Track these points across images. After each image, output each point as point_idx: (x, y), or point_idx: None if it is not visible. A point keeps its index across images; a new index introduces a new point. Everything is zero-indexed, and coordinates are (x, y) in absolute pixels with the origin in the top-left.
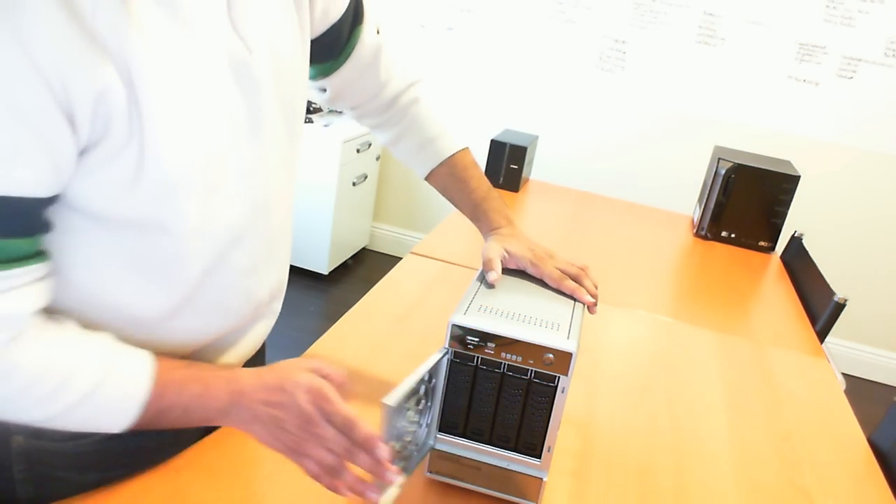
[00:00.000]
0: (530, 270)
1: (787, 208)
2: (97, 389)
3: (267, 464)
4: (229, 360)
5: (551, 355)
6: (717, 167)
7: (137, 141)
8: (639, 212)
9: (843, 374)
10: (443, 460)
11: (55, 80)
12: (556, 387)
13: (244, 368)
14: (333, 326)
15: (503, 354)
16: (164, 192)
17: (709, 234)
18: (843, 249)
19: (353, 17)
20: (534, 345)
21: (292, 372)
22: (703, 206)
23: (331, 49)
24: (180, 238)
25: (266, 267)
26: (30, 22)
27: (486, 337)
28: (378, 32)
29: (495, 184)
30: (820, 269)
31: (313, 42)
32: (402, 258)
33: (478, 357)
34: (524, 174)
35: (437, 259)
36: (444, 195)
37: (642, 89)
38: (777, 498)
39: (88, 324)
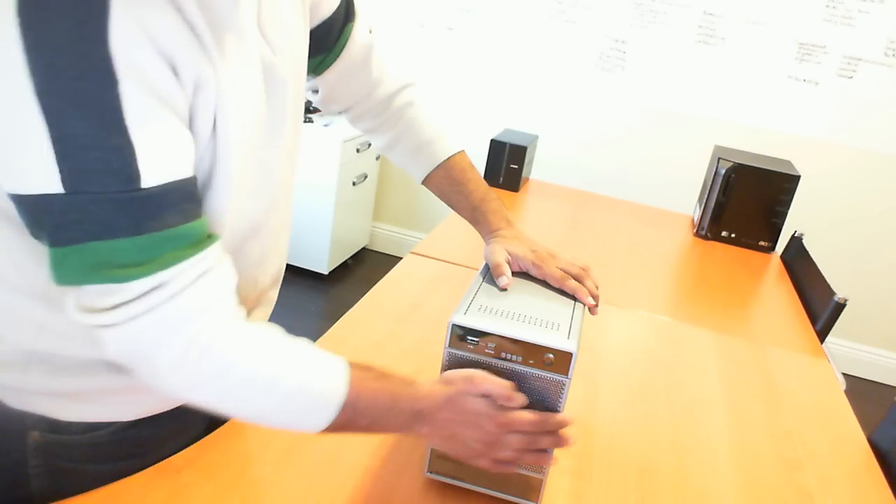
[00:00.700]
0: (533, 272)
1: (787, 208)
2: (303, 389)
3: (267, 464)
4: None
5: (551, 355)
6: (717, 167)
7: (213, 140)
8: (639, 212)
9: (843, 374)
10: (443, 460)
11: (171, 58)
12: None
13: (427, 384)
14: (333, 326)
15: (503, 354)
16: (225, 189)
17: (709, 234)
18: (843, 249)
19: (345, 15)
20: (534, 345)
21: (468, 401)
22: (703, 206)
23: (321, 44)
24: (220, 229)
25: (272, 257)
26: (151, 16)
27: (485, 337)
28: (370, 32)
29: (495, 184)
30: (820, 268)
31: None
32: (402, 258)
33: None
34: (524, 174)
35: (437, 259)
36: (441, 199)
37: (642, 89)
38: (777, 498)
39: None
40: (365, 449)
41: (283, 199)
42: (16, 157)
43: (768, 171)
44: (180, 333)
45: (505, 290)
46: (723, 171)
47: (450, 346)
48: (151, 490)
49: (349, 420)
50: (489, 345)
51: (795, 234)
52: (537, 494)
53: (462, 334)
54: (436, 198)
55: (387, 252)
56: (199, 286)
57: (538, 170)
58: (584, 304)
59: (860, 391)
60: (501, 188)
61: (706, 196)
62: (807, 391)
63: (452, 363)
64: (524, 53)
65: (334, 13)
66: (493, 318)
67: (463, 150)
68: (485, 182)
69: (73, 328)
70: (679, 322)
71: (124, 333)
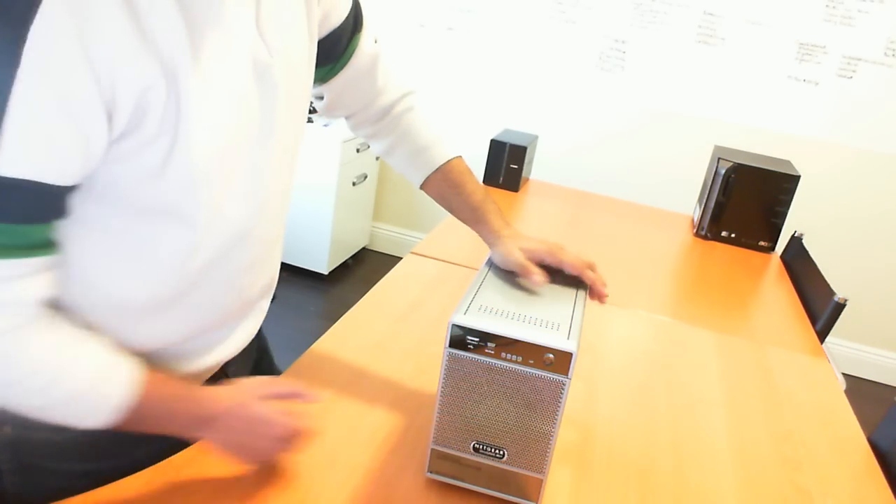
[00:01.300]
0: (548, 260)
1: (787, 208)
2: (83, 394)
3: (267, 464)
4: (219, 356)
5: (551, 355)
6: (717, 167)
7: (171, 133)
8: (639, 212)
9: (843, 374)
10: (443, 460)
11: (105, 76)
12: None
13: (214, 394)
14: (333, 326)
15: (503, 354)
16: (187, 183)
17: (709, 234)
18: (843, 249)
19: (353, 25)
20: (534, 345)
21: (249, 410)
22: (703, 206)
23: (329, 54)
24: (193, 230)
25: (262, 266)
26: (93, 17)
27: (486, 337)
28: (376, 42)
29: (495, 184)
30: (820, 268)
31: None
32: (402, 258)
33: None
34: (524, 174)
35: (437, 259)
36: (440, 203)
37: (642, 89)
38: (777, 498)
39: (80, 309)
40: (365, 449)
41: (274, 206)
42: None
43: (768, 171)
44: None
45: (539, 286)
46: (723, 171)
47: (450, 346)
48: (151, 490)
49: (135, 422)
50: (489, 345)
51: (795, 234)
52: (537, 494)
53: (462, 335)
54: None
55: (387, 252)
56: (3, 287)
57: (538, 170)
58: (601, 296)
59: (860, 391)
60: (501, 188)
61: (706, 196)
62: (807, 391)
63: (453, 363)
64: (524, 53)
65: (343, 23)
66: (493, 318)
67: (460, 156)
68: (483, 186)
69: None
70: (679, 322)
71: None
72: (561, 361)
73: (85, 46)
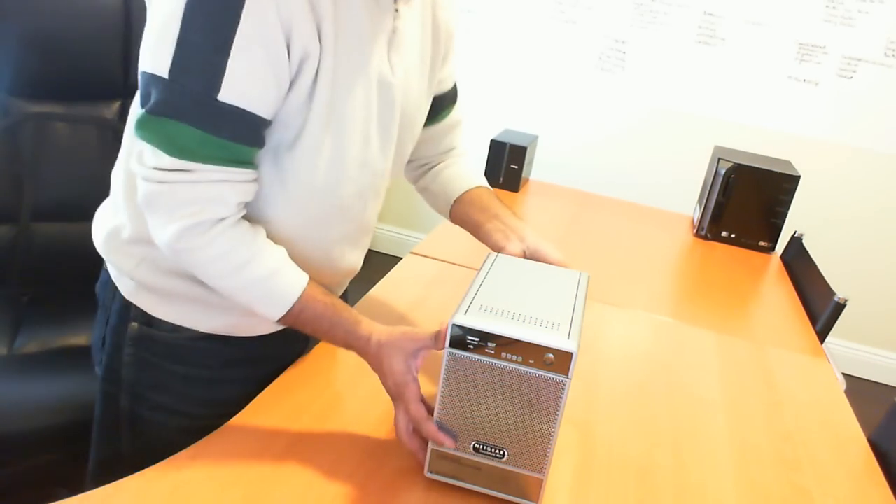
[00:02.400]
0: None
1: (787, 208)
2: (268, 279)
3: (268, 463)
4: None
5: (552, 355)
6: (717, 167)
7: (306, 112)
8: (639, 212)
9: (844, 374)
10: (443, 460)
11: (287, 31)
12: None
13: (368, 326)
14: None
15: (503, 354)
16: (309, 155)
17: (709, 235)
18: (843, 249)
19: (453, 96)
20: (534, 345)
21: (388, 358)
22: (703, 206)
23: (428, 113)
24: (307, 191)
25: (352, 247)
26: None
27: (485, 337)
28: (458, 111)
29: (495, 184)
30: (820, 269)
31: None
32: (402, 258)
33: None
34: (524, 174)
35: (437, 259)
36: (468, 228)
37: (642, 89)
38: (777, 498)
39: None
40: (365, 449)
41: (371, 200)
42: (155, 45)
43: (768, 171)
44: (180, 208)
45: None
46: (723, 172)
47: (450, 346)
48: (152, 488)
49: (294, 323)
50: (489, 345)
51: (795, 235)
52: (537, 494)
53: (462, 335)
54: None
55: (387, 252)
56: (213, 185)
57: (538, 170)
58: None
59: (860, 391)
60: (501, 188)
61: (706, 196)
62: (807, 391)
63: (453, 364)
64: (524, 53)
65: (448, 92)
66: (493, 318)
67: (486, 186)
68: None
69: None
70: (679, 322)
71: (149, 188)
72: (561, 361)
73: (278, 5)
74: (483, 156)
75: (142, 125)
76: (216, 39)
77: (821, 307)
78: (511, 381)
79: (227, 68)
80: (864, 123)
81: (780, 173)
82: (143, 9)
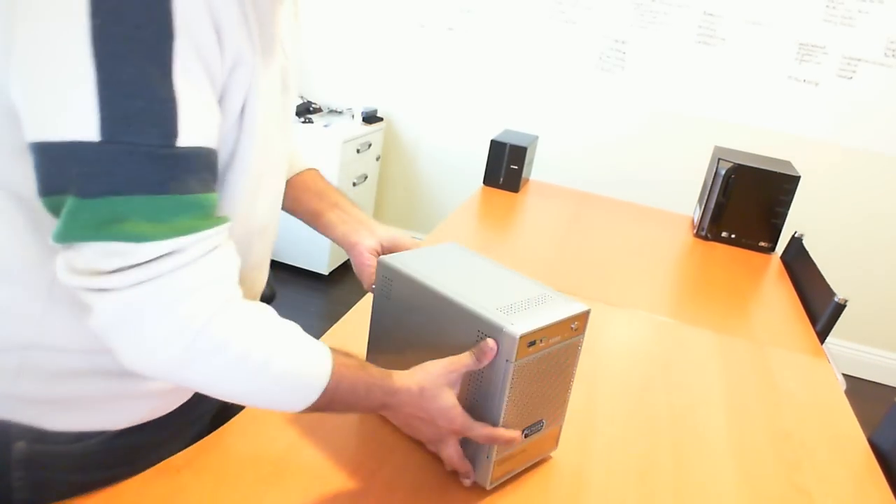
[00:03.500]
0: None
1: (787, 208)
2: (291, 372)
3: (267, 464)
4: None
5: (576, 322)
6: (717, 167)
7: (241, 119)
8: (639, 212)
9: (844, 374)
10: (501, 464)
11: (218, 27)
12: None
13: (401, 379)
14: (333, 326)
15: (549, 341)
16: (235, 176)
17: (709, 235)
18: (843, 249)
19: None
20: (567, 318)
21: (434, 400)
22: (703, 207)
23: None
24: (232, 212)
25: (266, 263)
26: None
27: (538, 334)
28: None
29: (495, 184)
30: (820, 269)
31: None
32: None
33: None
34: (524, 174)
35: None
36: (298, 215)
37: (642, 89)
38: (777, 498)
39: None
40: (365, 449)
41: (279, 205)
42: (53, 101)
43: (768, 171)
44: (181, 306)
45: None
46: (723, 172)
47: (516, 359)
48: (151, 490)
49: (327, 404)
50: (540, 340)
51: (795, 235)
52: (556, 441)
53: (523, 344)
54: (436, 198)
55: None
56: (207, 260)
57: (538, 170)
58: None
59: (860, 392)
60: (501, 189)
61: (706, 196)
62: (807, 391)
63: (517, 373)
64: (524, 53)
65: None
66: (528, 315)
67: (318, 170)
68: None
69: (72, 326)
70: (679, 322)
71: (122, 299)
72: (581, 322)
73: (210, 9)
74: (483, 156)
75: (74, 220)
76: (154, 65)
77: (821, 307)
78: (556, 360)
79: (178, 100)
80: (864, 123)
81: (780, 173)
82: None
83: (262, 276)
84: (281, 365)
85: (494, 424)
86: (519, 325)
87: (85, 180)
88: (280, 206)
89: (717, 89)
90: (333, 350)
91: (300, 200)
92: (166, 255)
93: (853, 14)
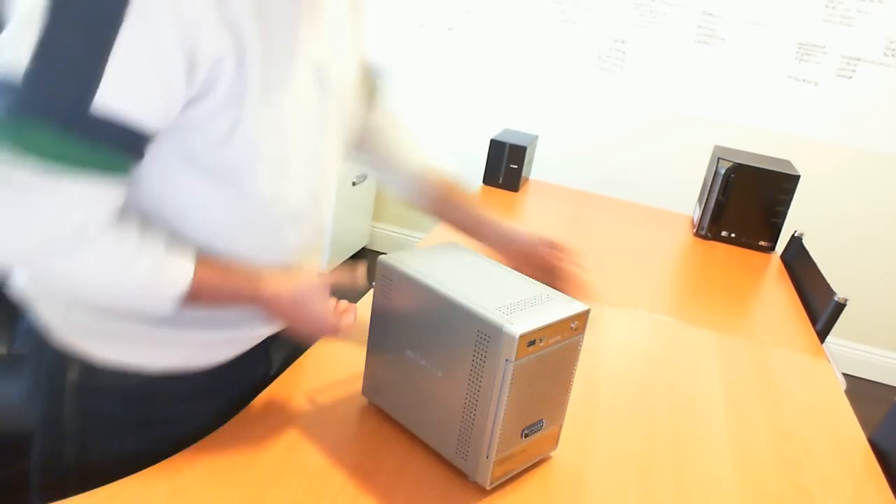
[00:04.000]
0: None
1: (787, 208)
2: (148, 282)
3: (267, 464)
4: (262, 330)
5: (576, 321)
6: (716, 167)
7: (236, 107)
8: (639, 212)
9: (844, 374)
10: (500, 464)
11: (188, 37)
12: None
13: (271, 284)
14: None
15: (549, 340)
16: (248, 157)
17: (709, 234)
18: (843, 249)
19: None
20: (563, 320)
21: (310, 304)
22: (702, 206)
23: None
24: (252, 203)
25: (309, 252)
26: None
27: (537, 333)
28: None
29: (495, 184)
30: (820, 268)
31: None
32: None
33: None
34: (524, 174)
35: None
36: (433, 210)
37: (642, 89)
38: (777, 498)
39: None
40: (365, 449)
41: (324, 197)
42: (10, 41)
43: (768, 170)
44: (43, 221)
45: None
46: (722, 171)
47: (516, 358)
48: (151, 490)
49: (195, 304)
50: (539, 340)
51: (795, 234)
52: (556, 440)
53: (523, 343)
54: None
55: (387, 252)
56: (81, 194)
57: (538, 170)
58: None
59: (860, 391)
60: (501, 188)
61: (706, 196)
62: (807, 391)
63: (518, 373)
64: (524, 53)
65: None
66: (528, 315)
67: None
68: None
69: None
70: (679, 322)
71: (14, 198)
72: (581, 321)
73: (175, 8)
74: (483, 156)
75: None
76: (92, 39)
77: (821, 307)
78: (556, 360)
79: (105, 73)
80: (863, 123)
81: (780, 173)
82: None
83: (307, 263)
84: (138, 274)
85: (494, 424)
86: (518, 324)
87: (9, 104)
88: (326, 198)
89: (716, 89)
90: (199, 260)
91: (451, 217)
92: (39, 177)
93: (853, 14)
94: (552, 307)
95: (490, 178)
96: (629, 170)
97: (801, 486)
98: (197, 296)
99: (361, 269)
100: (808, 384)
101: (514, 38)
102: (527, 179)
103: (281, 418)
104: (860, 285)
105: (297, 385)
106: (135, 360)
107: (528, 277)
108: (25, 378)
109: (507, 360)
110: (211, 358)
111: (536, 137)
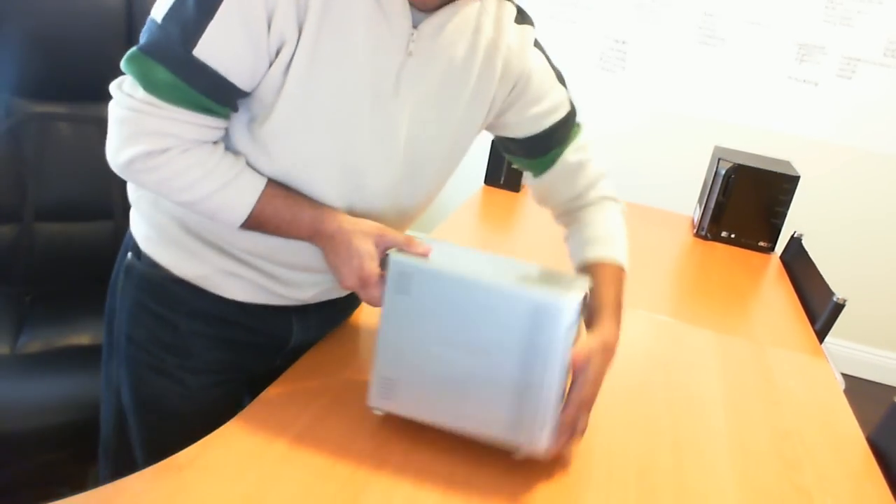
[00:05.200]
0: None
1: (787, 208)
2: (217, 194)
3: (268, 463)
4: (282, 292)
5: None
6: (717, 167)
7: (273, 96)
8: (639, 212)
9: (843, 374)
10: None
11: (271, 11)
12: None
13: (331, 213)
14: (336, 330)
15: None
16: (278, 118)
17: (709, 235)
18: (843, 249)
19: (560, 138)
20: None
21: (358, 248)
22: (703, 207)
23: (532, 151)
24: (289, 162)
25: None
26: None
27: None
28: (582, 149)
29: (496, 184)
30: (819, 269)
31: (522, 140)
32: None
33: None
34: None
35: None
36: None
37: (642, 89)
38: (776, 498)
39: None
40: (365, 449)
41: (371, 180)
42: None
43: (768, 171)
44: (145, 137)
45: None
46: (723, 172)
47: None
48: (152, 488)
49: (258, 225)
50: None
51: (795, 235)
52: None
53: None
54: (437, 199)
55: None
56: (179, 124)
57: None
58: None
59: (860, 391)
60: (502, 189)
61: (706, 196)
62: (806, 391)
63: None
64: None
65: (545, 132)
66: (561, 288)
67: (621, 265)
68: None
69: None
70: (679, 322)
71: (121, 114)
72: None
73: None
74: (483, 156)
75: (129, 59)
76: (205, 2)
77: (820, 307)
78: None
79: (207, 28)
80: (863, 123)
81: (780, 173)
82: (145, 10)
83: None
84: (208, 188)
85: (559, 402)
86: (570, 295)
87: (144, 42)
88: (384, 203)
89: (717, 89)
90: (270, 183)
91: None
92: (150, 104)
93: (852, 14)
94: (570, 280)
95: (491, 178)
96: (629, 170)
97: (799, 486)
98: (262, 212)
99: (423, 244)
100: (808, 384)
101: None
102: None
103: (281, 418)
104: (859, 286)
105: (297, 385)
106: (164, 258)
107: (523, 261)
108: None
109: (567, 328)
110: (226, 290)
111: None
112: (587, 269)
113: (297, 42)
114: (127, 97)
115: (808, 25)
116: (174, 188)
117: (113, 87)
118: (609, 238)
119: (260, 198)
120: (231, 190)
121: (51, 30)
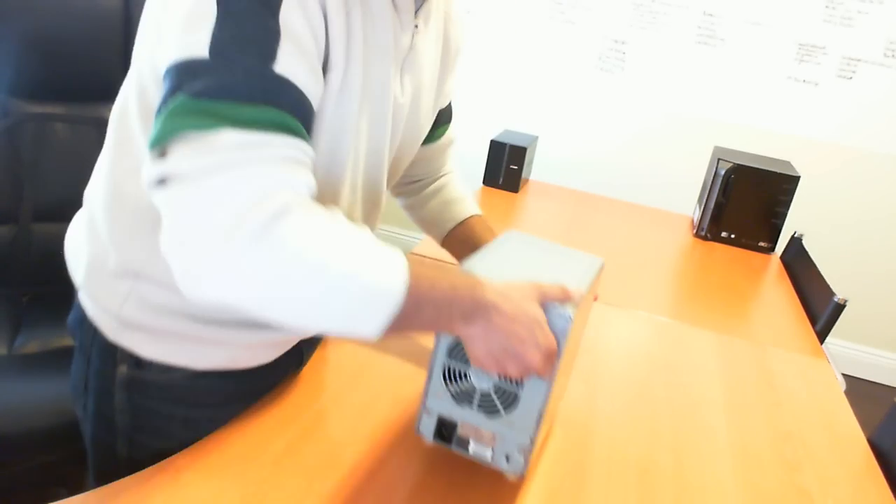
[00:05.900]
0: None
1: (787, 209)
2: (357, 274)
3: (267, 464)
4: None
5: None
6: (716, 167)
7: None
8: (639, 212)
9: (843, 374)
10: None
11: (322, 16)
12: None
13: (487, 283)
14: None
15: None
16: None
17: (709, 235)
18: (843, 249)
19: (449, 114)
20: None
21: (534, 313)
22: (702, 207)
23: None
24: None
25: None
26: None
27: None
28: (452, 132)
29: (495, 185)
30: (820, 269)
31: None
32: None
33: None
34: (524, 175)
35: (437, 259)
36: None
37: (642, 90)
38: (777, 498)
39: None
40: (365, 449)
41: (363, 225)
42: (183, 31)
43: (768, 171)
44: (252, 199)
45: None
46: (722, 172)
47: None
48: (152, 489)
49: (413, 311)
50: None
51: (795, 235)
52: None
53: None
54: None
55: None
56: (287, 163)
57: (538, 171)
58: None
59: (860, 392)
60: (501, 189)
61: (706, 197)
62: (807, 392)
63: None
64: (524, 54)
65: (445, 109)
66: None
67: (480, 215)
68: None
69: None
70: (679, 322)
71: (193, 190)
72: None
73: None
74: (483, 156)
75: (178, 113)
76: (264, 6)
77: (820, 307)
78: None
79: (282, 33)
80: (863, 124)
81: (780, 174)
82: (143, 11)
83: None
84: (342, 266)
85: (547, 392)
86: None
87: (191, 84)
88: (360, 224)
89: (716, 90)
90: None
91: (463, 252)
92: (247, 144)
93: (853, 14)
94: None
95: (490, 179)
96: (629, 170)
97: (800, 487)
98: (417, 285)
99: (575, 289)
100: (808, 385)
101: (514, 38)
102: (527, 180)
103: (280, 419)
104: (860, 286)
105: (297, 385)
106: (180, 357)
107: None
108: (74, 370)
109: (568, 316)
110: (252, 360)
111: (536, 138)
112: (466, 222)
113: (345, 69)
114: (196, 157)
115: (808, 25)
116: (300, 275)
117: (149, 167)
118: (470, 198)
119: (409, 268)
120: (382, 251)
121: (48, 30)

____________

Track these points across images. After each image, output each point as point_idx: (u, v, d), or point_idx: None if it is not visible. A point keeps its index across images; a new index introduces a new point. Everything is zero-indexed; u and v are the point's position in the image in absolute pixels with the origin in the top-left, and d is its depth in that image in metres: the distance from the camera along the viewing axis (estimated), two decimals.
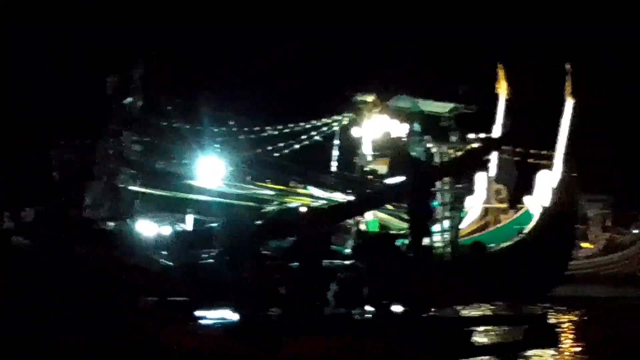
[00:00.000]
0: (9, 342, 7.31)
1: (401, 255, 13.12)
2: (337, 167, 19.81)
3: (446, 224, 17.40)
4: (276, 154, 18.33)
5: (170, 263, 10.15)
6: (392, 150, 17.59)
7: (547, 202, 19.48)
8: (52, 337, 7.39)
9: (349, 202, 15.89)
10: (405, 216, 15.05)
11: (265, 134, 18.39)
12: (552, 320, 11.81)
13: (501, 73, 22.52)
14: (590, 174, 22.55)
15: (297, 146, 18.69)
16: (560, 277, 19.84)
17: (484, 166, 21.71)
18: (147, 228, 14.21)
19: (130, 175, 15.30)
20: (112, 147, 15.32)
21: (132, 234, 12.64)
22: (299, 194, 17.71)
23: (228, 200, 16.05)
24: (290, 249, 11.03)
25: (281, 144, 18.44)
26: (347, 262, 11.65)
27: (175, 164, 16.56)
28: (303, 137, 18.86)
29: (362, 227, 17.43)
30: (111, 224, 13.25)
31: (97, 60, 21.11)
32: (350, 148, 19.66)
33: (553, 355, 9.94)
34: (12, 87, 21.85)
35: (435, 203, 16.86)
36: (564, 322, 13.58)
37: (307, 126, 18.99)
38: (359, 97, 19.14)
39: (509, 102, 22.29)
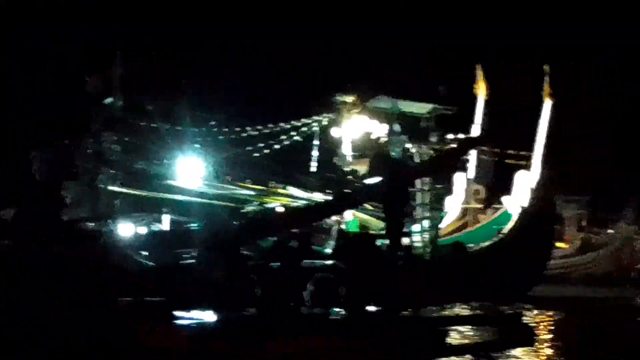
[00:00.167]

____________

[Try it]: Everything above from the line containing "1: (401, 255, 13.12)" down to the line containing "25: (281, 144, 18.44)" should be copied exactly, both end lines included, and nothing else.

[Task solution]:
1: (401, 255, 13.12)
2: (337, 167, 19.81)
3: (446, 224, 17.40)
4: (276, 154, 18.33)
5: (170, 263, 10.15)
6: (392, 150, 17.59)
7: (547, 202, 19.48)
8: (52, 337, 7.39)
9: (349, 202, 15.89)
10: (405, 216, 15.05)
11: (265, 134, 18.39)
12: (552, 320, 11.81)
13: (501, 73, 22.52)
14: (590, 174, 22.55)
15: (297, 146, 18.69)
16: (560, 277, 19.84)
17: (484, 166, 21.71)
18: (147, 228, 14.21)
19: (130, 175, 15.30)
20: (112, 147, 15.32)
21: (132, 234, 12.64)
22: (299, 194, 17.71)
23: (228, 200, 16.05)
24: (290, 249, 11.03)
25: (281, 144, 18.44)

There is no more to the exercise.